From the Caddo Parish Penal Farm to the Sierra Nevadas: Seattle-based, Shreveport-born photographer Cody Cobb



"This series was captured during a 221-mile solo hike across the Sierra Nevada mountain range in the state of California," artist Cody Cobb told thisispaper.com. "These photos attempt to communicate the psychological shift that occurs with the disappearance of sunlight while alone in the wilderness."

Not everyone's cup of meat. But at age 29 Cobb is sounding a bit like Ansel Adams.

Born and raised in Shreveport, he is more than an extreme hiker with a camera. His photo landscape photos have have, of late, been shown in Amsterdam (De Fotohal, 2013), NYC (Sundaram Tagore Gallery, 2014), Boston (Miller Yezerski Gallery, 2013), London (Mother London Gallery, 2012) and Moscow (Moscow Museum of Modern Art, 2012).

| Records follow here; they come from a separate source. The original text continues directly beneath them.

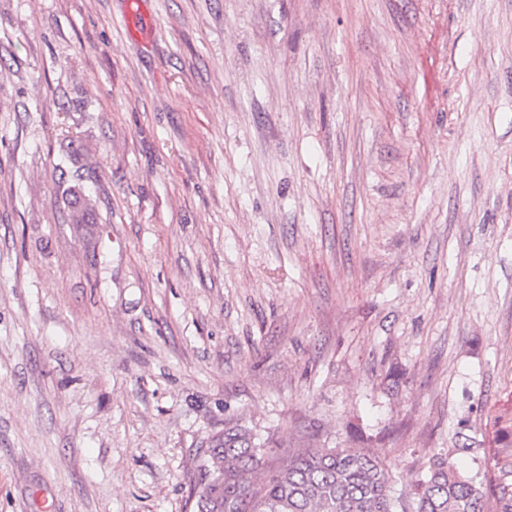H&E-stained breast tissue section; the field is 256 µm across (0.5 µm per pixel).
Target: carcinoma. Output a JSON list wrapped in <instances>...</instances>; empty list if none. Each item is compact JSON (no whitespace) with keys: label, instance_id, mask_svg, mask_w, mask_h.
Returning <instances> with one entry per match:
<instances>
[{"label":"carcinoma","instance_id":"obj_1","mask_svg":"<svg viewBox=\"0 0 512 512\" xmlns=\"http://www.w3.org/2000/svg\"><path fill=\"white\" fill-rule=\"evenodd\" d=\"M91 203L76 200L71 221L88 224ZM258 448L235 425L215 435L203 459L205 482L197 512H397L389 475L371 453L354 448H307L271 470L262 483ZM413 512H487L482 484L447 460L433 463L418 483Z\"/></svg>","mask_w":512,"mask_h":512}]
</instances>
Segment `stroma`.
Returning a JSON list of instances; mask_svg holds the SVG:
<instances>
[{
	"mask_svg": "<svg viewBox=\"0 0 512 512\" xmlns=\"http://www.w3.org/2000/svg\"><path fill=\"white\" fill-rule=\"evenodd\" d=\"M234 424L498 512L512 0H0V512H195ZM418 488L411 512H487L482 483L461 474L449 460L435 461Z\"/></svg>",
	"mask_w": 512,
	"mask_h": 512,
	"instance_id": "1",
	"label": "stroma"
}]
</instances>
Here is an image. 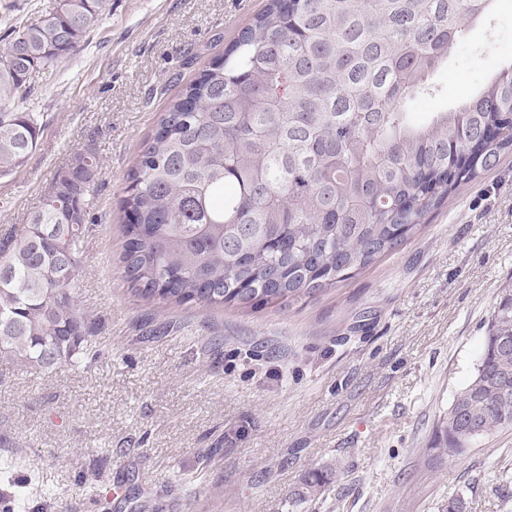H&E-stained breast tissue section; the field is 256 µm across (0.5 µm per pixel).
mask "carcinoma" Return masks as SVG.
Segmentation results:
<instances>
[{"mask_svg":"<svg viewBox=\"0 0 512 512\" xmlns=\"http://www.w3.org/2000/svg\"><path fill=\"white\" fill-rule=\"evenodd\" d=\"M109 0H57L9 27L0 101L71 57ZM491 0H266L185 84L142 144L125 188L123 277L146 303L256 308L310 297L395 249L512 147V76L414 123L402 105ZM492 124L500 139L485 137ZM37 112H0V176L26 162ZM471 161L444 172L454 154ZM99 160L71 157L22 230L0 239V355L52 372L102 356L75 288ZM512 427V284L499 291L472 380L435 432L438 456ZM335 476L307 472L304 502Z\"/></svg>","mask_w":512,"mask_h":512,"instance_id":"cac0c4a2","label":"carcinoma"}]
</instances>
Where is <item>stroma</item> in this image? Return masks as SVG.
<instances>
[{"label": "stroma", "instance_id": "obj_1", "mask_svg": "<svg viewBox=\"0 0 512 512\" xmlns=\"http://www.w3.org/2000/svg\"><path fill=\"white\" fill-rule=\"evenodd\" d=\"M264 0H109L102 24L26 102L43 132L0 176V238L25 224L70 156L100 170L76 293L105 357L44 374L0 358V456L44 492L24 512H512V428L431 463L436 424L476 372L512 277V151L398 248L310 297L252 310L147 304L123 278L121 200L160 113ZM467 53L408 104L453 111L512 67V0L469 22ZM336 470L316 499L293 489Z\"/></svg>", "mask_w": 512, "mask_h": 512}]
</instances>
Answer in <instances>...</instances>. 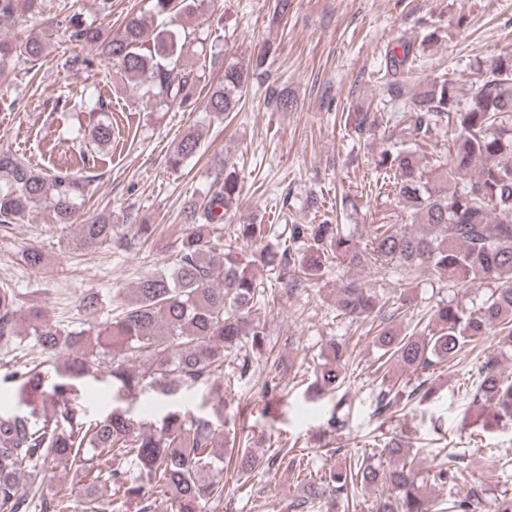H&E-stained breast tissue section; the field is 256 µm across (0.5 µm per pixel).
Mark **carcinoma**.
<instances>
[{
  "instance_id": "obj_1",
  "label": "carcinoma",
  "mask_w": 512,
  "mask_h": 512,
  "mask_svg": "<svg viewBox=\"0 0 512 512\" xmlns=\"http://www.w3.org/2000/svg\"><path fill=\"white\" fill-rule=\"evenodd\" d=\"M151 14L127 18L116 33L79 15L67 21L69 39L82 43L118 65L135 80L133 95L159 109L186 107L201 75L179 72L190 33L181 23L158 24L202 10L207 0H152ZM40 0H0V31L14 26L19 14L34 15ZM46 43L35 37L0 40V72L7 66L34 61ZM402 55H397L396 50ZM413 45L398 41L389 52L382 107L390 113L387 145L375 160L372 186L378 195H394L410 211L409 224H376L366 244L343 224H290L270 237L268 224H240L236 240L253 247L242 254L233 248L215 256L213 230L240 198L233 164L222 162L224 182L203 201L185 202L182 220L188 231L181 239L173 268L143 277L124 300L121 311L91 329L64 330L38 307L24 311L13 288H0V345L14 340L17 324L30 322L31 335L42 351L65 354L64 368L51 377L40 366L21 365L7 379L23 409L0 412V512H101L103 504L88 490H104L123 512H156L160 494L169 512H214L224 503V455L230 446L239 478L274 466L280 456L266 455L241 444L248 438L224 436L210 415L171 410L152 425L117 406L105 417L85 421L77 410L79 386L92 370L108 377L112 393L127 397L152 388L173 398L184 388L204 386L208 400L224 405V350L243 341L251 349L266 344L265 329L255 321L254 307L265 301L266 288L258 273L278 268L284 288L321 280L333 265L358 268L368 278H385L392 271L429 269L453 284L486 285L491 294L477 307L442 304L417 334L402 333L385 317L384 305L366 282L341 283L336 310L353 320L370 316L380 323L372 343L380 352L376 377L387 379L390 367L420 374L437 364L460 359L464 348L481 337H502L512 346V52L501 53L480 72L471 96L459 100L448 79L412 84ZM265 54L247 71L228 65L221 83L205 103L217 121L238 111L249 75H259ZM102 112L92 136L100 146L112 143V118ZM346 124L361 135L378 123L374 112H349ZM451 128L447 155L433 141L437 130ZM199 136L185 134L168 158L179 169L194 157ZM93 177L60 168L48 175L23 157L0 150V224H22L41 209L57 224H74ZM419 224L417 231L412 225ZM112 217L107 214L78 225V242L93 247L112 241ZM344 349L330 346L314 371L307 391L311 398H335L347 380ZM464 392L483 416L482 429L512 421V380L505 375L503 353L479 359L466 378ZM400 392L391 385L378 394V408L391 410ZM379 455L398 463L383 466L374 456L357 457L339 471L317 475L303 460L291 458L302 494L288 502L291 512L318 507L335 512L336 503L355 499L367 487L382 489L375 512H512V496L490 500L487 483L470 486L458 498H433L427 486L444 491L465 479L467 455L452 451L436 455L421 471L410 450L395 436L379 445ZM65 460L80 475L79 482L59 497L41 486H24L26 473Z\"/></svg>"
}]
</instances>
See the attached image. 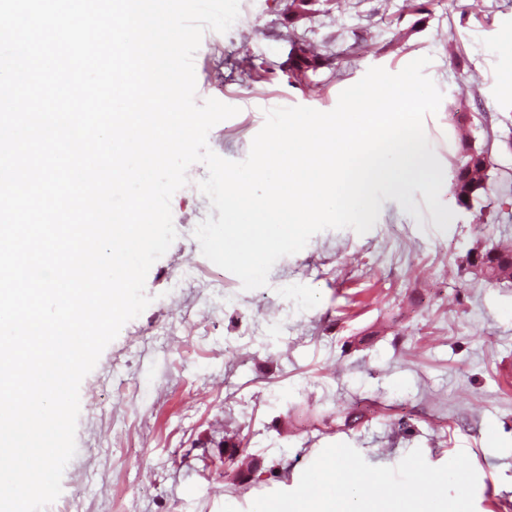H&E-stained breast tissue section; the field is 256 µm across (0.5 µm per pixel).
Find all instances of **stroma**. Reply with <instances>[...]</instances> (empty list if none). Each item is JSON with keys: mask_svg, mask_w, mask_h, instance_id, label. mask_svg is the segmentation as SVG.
I'll list each match as a JSON object with an SVG mask.
<instances>
[{"mask_svg": "<svg viewBox=\"0 0 512 512\" xmlns=\"http://www.w3.org/2000/svg\"><path fill=\"white\" fill-rule=\"evenodd\" d=\"M512 0H240L224 33L205 31L196 99L237 115L208 145L245 159L267 110L335 108L373 66L400 72L427 56L442 92L423 128L445 180L462 138L484 149L488 192L439 231L393 199L366 234H315L243 290L193 236L211 213L197 184L171 198L177 238L150 268L151 304L127 322L80 385L74 458L59 506L69 512H250L290 491L324 447L346 443L377 466L413 449L444 465L466 452L475 512H512V280L486 281L462 260L512 243ZM325 63L285 71L293 43ZM197 276L184 278L186 269Z\"/></svg>", "mask_w": 512, "mask_h": 512, "instance_id": "obj_1", "label": "stroma"}]
</instances>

He is being widely lauded as a first-rank lensman. His photos have been included in a dozen books during the past 2 years.

Cobb described himself as "A photographer and motion designer originally from Louisiana. Sometimes I live in Seattle, other times in a 1995 Subaru station wagon or tent somewhere in the American West."

As a teen he was into woods treks to see places like the abandoned Caddo Parish Penal Farm. "Growing up, I was mostly interested in abandoned buildings and urban exploration," he told Ligature.ch. "My options for this were limited after I moved to Seattle. I started spending more time outdoors and became comfortable spending days and eventually weeks at a time outside."

Cobb was a 2002 grad of Caddo Magnet HS, where he was more into computers than art classes, says his dad, painter Don Cobb. Cody and his sister Alicia, a successful designer (Fossil Watches, Pier One Imports) living in Ft Worth, watched their dad at work in his sign shop as they grew up.

Cobb, the dad, worked on the presses at The Times for 38 years but kept a sign shop on the side. Today he has a thriving business selling on Etsy and at fests like the Red River Revel.

Cody went to the Academy of Art in San Francisco and did his first digital designing for Digital FX in Baton Rouge. After Katrina, he moved to Seattle to work as a motion designer with the top-drawer shop called Digital Kitchen. The projects he worked on included the Xbox 360 game Crackdown, the miniseries The Path to 911, the movie Superman Returns, and commercials for clients such as Yoplait and AT&T.

"Today, he works for himself," says Don. "He'll work for Microsoft for a month, then take off hiking for a month."

As a landscape photog, “I usually have a vague idea of the topography and a detailed understanding of my route and orientation, but the light and landscape is always unexpected. I shoot when I feel moved by that sense of discovery" the artist explains.

His current favorite artists? ?He told globalyodel.com they are Henri Rousseau, Andrei Tarkovsky, Xeno & Oaklander.